Repeat the records below exactly. Omit the pictures.

■ Data shown ■

[Start of section]

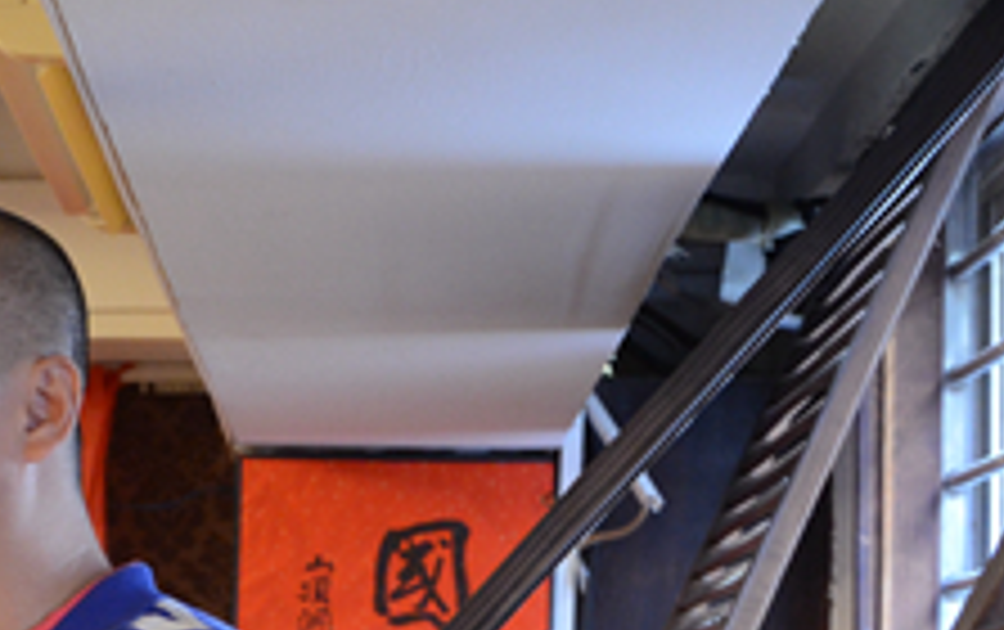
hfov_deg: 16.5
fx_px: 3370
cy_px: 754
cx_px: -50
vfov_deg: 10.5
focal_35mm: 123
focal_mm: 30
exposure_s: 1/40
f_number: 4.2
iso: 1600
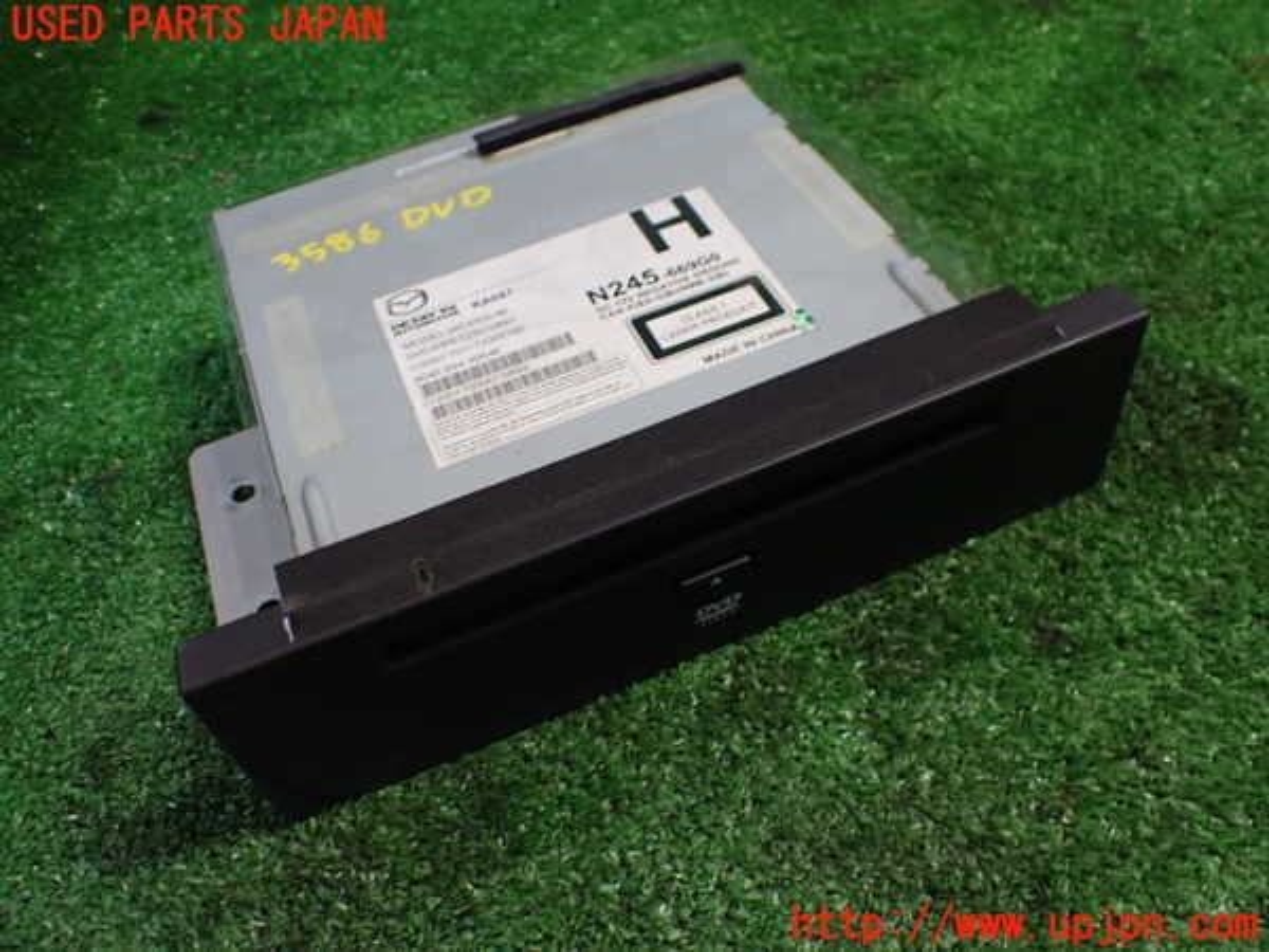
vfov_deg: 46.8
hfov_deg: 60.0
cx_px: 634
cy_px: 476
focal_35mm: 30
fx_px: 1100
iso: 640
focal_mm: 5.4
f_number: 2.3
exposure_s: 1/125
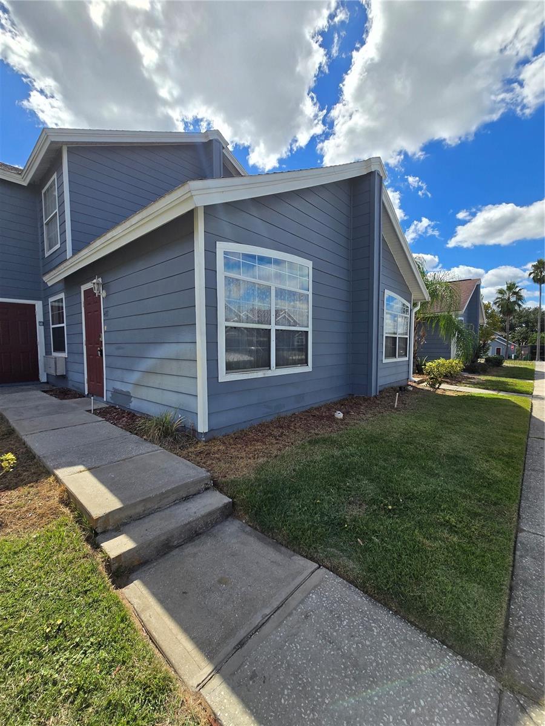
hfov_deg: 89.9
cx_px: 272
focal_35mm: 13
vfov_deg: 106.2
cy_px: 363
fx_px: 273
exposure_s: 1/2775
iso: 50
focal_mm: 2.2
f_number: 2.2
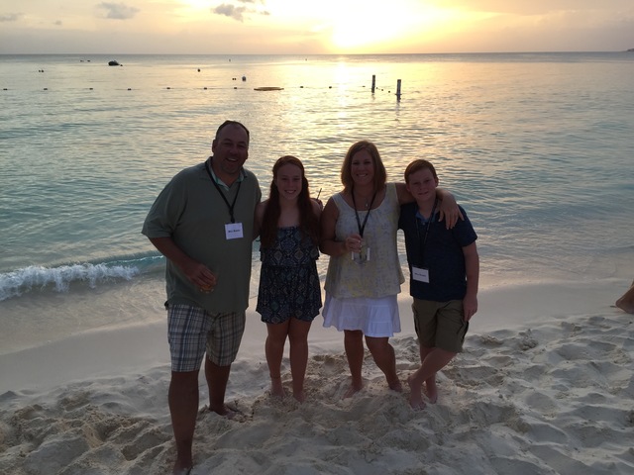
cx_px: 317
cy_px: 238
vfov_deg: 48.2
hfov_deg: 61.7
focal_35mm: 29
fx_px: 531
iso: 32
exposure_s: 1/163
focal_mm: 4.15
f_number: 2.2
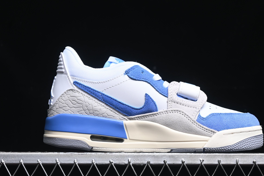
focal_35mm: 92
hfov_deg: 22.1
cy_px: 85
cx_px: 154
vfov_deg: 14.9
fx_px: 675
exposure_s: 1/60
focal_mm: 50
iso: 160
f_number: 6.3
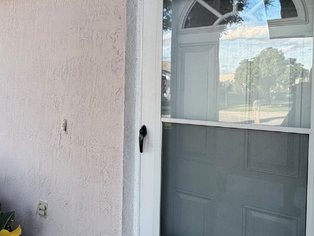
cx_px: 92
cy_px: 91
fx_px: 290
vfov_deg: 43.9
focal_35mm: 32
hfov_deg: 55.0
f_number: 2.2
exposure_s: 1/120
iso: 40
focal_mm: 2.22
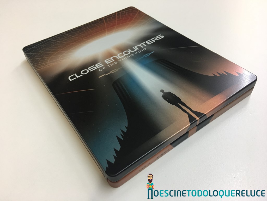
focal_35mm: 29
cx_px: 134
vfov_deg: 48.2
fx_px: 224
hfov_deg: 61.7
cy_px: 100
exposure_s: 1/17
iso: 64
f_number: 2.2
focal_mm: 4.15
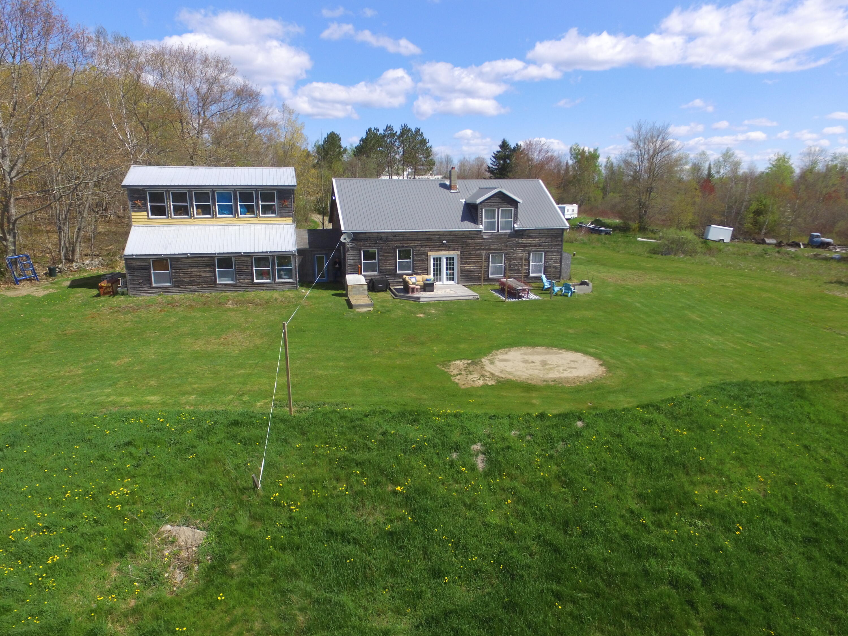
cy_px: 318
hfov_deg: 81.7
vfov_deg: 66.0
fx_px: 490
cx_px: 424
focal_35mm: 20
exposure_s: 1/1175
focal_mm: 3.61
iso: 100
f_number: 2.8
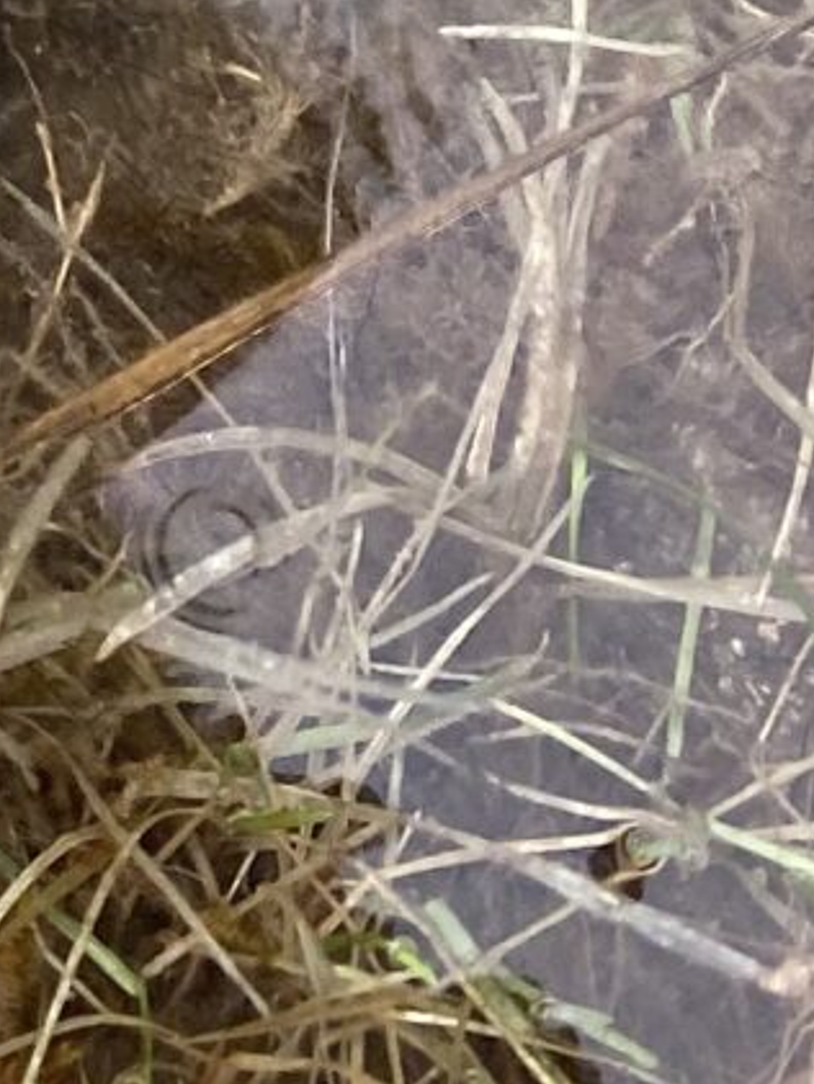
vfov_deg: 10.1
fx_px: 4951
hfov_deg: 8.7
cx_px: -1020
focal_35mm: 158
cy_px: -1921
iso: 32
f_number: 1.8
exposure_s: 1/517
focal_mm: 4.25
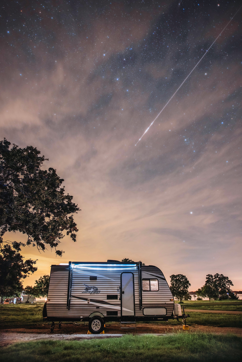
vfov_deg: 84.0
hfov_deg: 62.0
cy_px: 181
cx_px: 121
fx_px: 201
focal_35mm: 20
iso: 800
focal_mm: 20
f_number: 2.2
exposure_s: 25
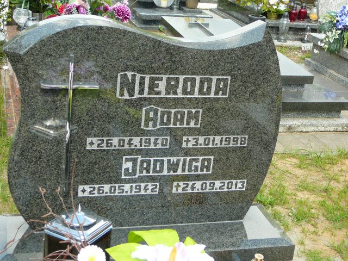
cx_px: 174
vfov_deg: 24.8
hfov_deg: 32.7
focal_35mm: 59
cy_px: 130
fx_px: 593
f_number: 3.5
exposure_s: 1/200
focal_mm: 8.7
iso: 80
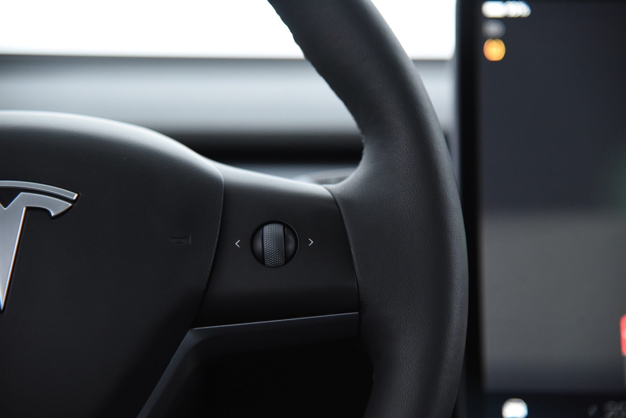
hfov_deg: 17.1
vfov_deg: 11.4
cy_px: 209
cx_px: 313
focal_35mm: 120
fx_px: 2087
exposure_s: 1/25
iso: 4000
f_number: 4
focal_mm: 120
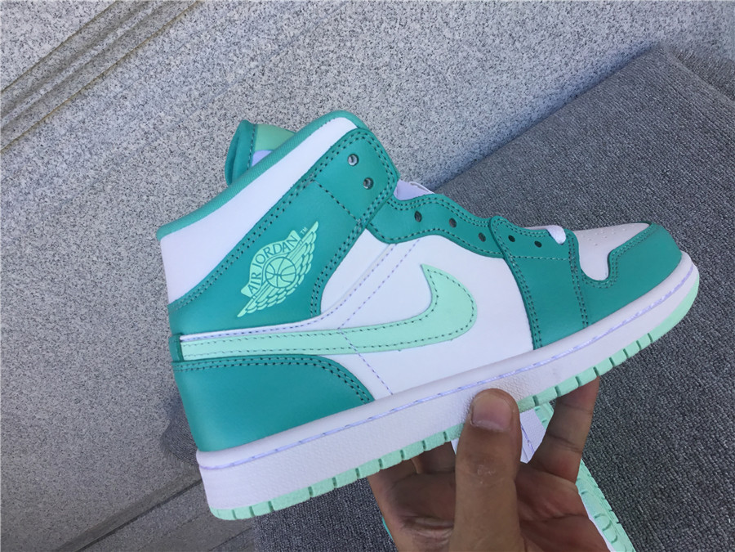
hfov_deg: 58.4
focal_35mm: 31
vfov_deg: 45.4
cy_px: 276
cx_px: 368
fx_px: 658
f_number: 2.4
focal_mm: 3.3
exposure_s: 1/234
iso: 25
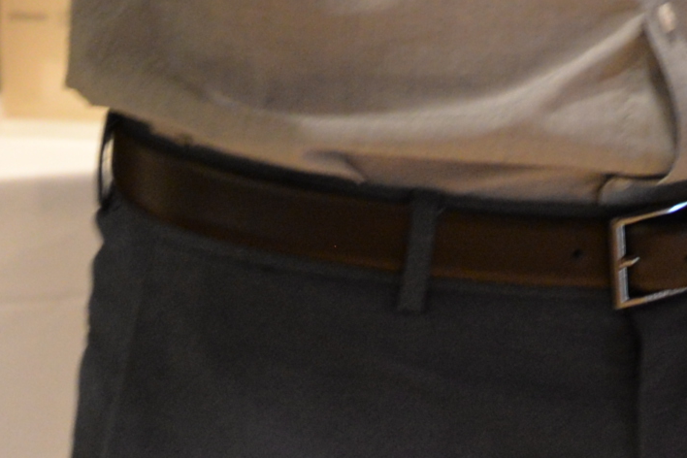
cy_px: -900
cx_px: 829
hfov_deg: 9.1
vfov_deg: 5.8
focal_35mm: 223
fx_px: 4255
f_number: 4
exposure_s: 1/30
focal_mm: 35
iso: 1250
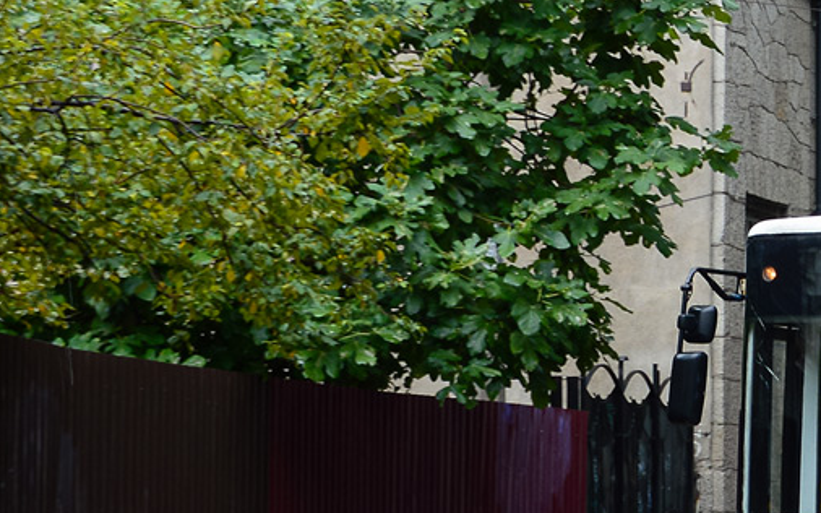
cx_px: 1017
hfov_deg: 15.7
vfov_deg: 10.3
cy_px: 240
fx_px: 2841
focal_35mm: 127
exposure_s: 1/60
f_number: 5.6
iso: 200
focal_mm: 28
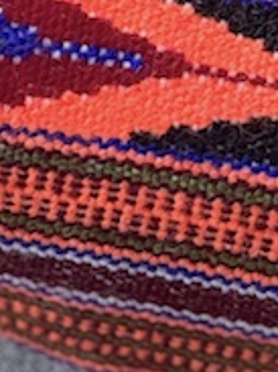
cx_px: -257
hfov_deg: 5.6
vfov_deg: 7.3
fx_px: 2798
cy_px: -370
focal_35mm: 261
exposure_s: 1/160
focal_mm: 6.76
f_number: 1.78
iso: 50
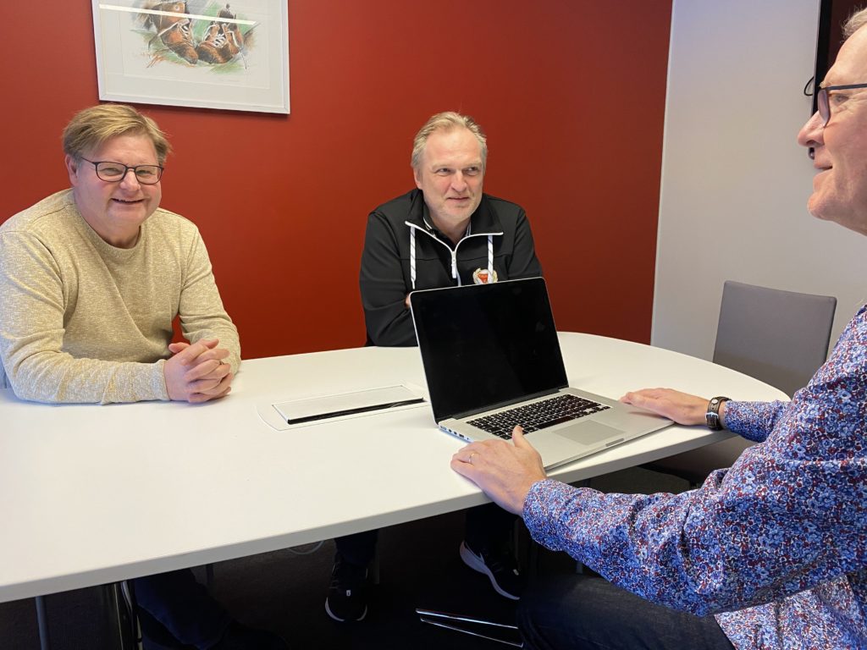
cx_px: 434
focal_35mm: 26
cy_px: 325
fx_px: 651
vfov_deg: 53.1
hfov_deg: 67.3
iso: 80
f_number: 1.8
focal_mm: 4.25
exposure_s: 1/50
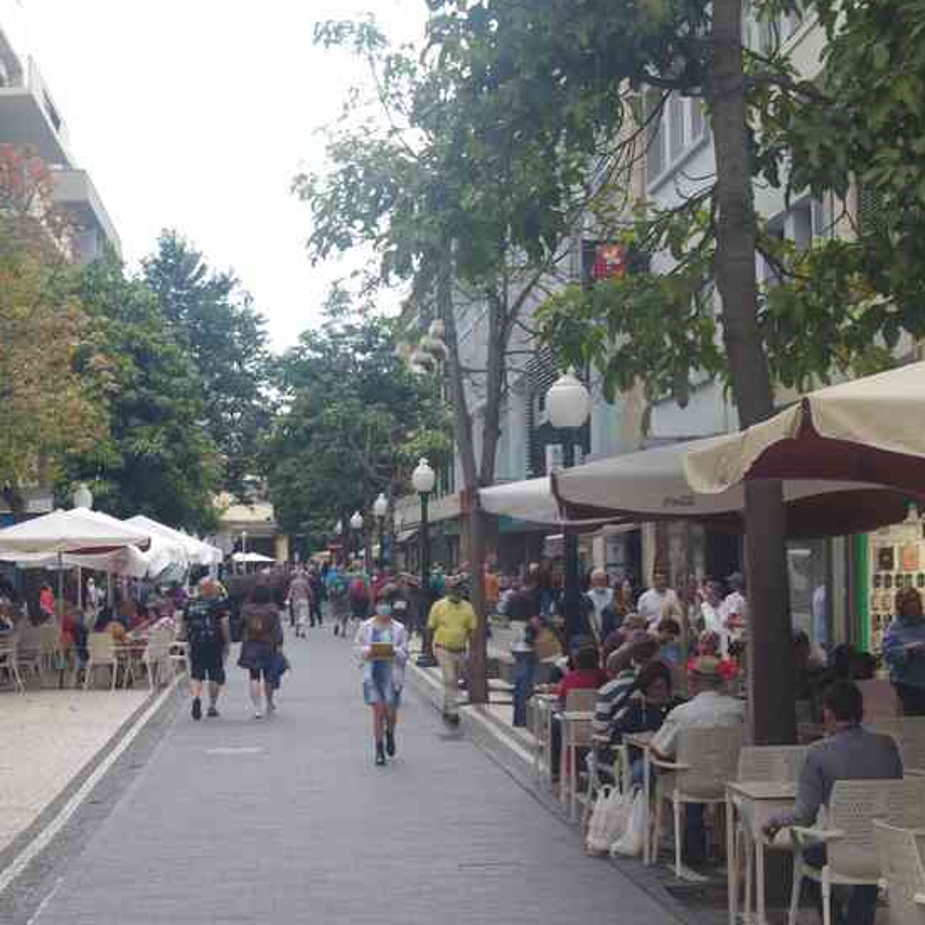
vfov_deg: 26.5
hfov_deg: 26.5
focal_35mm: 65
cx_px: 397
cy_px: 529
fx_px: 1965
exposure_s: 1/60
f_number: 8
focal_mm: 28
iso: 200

[End of section]

■ Your response ■
hfov_deg: 16.5
fx_px: 3370
cy_px: 754
cx_px: -50
vfov_deg: 10.5
focal_35mm: 123
focal_mm: 30
exposure_s: 1/40
f_number: 4.2
iso: 1600
vfov_deg: 46.8
hfov_deg: 60.0
cx_px: 634
cy_px: 476
focal_35mm: 30
fx_px: 1100
iso: 640
focal_mm: 5.4
f_number: 2.3
exposure_s: 1/125
hfov_deg: 89.9
cx_px: 272
focal_35mm: 13
vfov_deg: 106.2
cy_px: 363
fx_px: 273
exposure_s: 1/2775
iso: 50
focal_mm: 2.2
f_number: 2.2
cx_px: 317
cy_px: 238
vfov_deg: 48.2
hfov_deg: 61.7
focal_35mm: 29
fx_px: 531
iso: 32
exposure_s: 1/163
focal_mm: 4.15
f_number: 2.2
focal_35mm: 92
hfov_deg: 22.1
cy_px: 85
cx_px: 154
vfov_deg: 14.9
fx_px: 675
exposure_s: 1/60
focal_mm: 50
iso: 160
f_number: 6.3
cx_px: 92
cy_px: 91
fx_px: 290
vfov_deg: 43.9
focal_35mm: 32
hfov_deg: 55.0
f_number: 2.2
exposure_s: 1/120
iso: 40
focal_mm: 2.22
focal_35mm: 29
cx_px: 134
vfov_deg: 48.2
fx_px: 224
hfov_deg: 61.7
cy_px: 100
exposure_s: 1/17
iso: 64
f_number: 2.2
focal_mm: 4.15
cy_px: 318
hfov_deg: 81.7
vfov_deg: 66.0
fx_px: 490
cx_px: 424
focal_35mm: 20
exposure_s: 1/1175
focal_mm: 3.61
iso: 100
f_number: 2.8
vfov_deg: 10.1
fx_px: 4951
hfov_deg: 8.7
cx_px: -1020
focal_35mm: 158
cy_px: -1921
iso: 32
f_number: 1.8
exposure_s: 1/517
focal_mm: 4.25
vfov_deg: 84.0
hfov_deg: 62.0
cy_px: 181
cx_px: 121
fx_px: 201
focal_35mm: 20
iso: 800
focal_mm: 20
f_number: 2.2
exposure_s: 25
cx_px: 174
vfov_deg: 24.8
hfov_deg: 32.7
focal_35mm: 59
cy_px: 130
fx_px: 593
f_number: 3.5
exposure_s: 1/200
focal_mm: 8.7
iso: 80
hfov_deg: 17.1
vfov_deg: 11.4
cy_px: 209
cx_px: 313
focal_35mm: 120
fx_px: 2087
exposure_s: 1/25
iso: 4000
f_number: 4
focal_mm: 120
hfov_deg: 58.4
focal_35mm: 31
vfov_deg: 45.4
cy_px: 276
cx_px: 368
fx_px: 658
f_number: 2.4
focal_mm: 3.3
exposure_s: 1/234
iso: 25
cy_px: -900
cx_px: 829
hfov_deg: 9.1
vfov_deg: 5.8
focal_35mm: 223
fx_px: 4255
f_number: 4
exposure_s: 1/30
focal_mm: 35
iso: 1250
cx_px: 1017
hfov_deg: 15.7
vfov_deg: 10.3
cy_px: 240
fx_px: 2841
focal_35mm: 127
exposure_s: 1/60
f_number: 5.6
iso: 200
focal_mm: 28
cx_px: -257
hfov_deg: 5.6
vfov_deg: 7.3
fx_px: 2798
cy_px: -370
focal_35mm: 261
exposure_s: 1/160
focal_mm: 6.76
f_number: 1.78
iso: 50
cx_px: 434
focal_35mm: 26
cy_px: 325
fx_px: 651
vfov_deg: 53.1
hfov_deg: 67.3
iso: 80
f_number: 1.8
focal_mm: 4.25
exposure_s: 1/50
vfov_deg: 26.5
hfov_deg: 26.5
focal_35mm: 65
cx_px: 397
cy_px: 529
fx_px: 1965
exposure_s: 1/60
f_number: 8
focal_mm: 28
iso: 200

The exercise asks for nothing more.